Chickie stubbed out his cigarette and grinned, glad of the change of atmosphere. "Those are our files," he said. "Records of the whole thing from A to Z."
"Everything?" I tried to sound impressed. "You mean for the whole betting operation?"
"I mean for the whole organization," he said. "Everything."
I looked around. "How good is your security?"
"Fine. Fine. That part of it I'm not worried about. We're on the fifth floor here. The other four floors are empty except for a couple of apartments we use in emergencies. Every night we put steel gates across each landing. They fit right into the wall and lock there. And then there's the dogs," he added pridefully.
"The dogs?"
"Yeah. On each floor we got two guard dogs, Doberman Pinschers. We let 'em loose each night, two on each floor. I mean, man, there ain't nobody's gonna come up those stairs with those dogs. They're mean sons of bitches! Even without them, there's no way anyone's going to blast through those gates without alerting Big Julie and Raymond."
"Who're they?"
"My two guards. They live up here every night. Once everyone leaves and they lock those gates, there's no way anyone could get in."

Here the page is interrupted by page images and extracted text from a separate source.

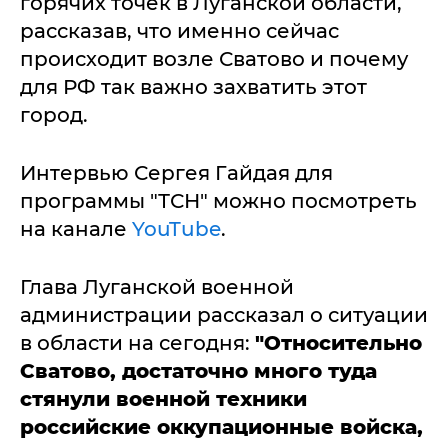
горячих точек в Луганской области,
рассказав, что именно сейчас
происходит возле Сватово и почему
для РФ так важно захватить этот
город.
Интервью Сергея Гайдая для
программы "ТСН" можно посмотреть
на канале
YouTube
.
Глава Луганской военной
администрации рассказал о ситуации
в области на сегодня:
"Относительно
Сватово, достаточно много туда
стянули военной техники
российские оккупационные войска,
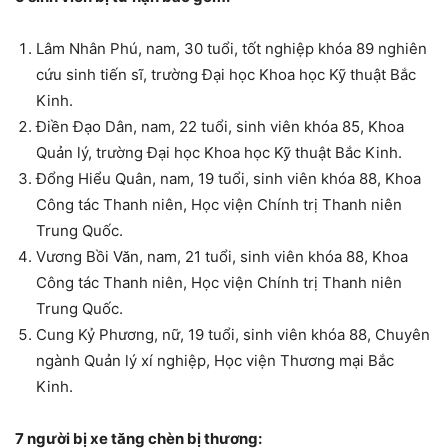
Lâm Nhân Phú, nam, 30 tuổi, tốt nghiệp khóa 89 nghiên
cứu sinh tiến sĩ, trường Đại học Khoa học Kỹ thuật Bắc
Kinh.
Điền Đạo Dân, nam, 22 tuổi, sinh viên khóa 85, Khoa
Quản lý, trường Đại học Khoa học Kỹ thuật Bắc Kinh.
Đổng Hiểu Quân, nam, 19 tuổi, sinh viên khóa 88, Khoa
Công tác Thanh niên, Học viện Chính trị Thanh niên
Trung Quốc.
Vương Bồi Văn, nam, 21 tuổi, sinh viên khóa 88, Khoa
Công tác Thanh niên, Học viện Chính trị Thanh niên
Trung Quốc.
Cung Kỷ Phương, nữ, 19 tuổi, sinh viên khóa 88, Chuyên
ngành Quản lý xí nghiệp, Học viện Thương mại Bắc
Kinh.
7 người bị xe tăng chèn bị thương:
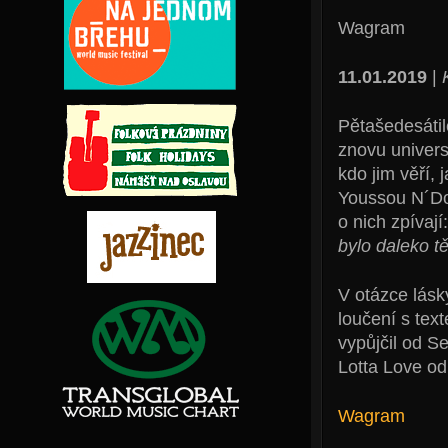
Wagram
11.01.2019
|
Pětašedesátil
znovu universá
kdo jim věří,
Youssou N´Dou
o nich zpívají
bylo daleko t
V otázce lásk
loučení s tex
vypůjčil od S
Lotta Love od
Wagram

"Looks good to me," I said. "If Big Julie and Raymond can take care of themselves."
Chickie laughed. "Don't worry, man. Big Julie's the strongest guy this side of the circus and Raymond used to be one of the best ordnance sergeants in Korea. He knows what guns are all about."
"Good enough for me." I got to my feet and Louie did the same. "Thanks a lot, Chickie," I said. "We'll be seeing you, I guess."
"Right," he said. We shook hands, and Louie and I went back down the staircase. Alerted now, I could see the steel gates inset into the walls on each landing. It was a nice tight setup, but I had an idea how it might be breached.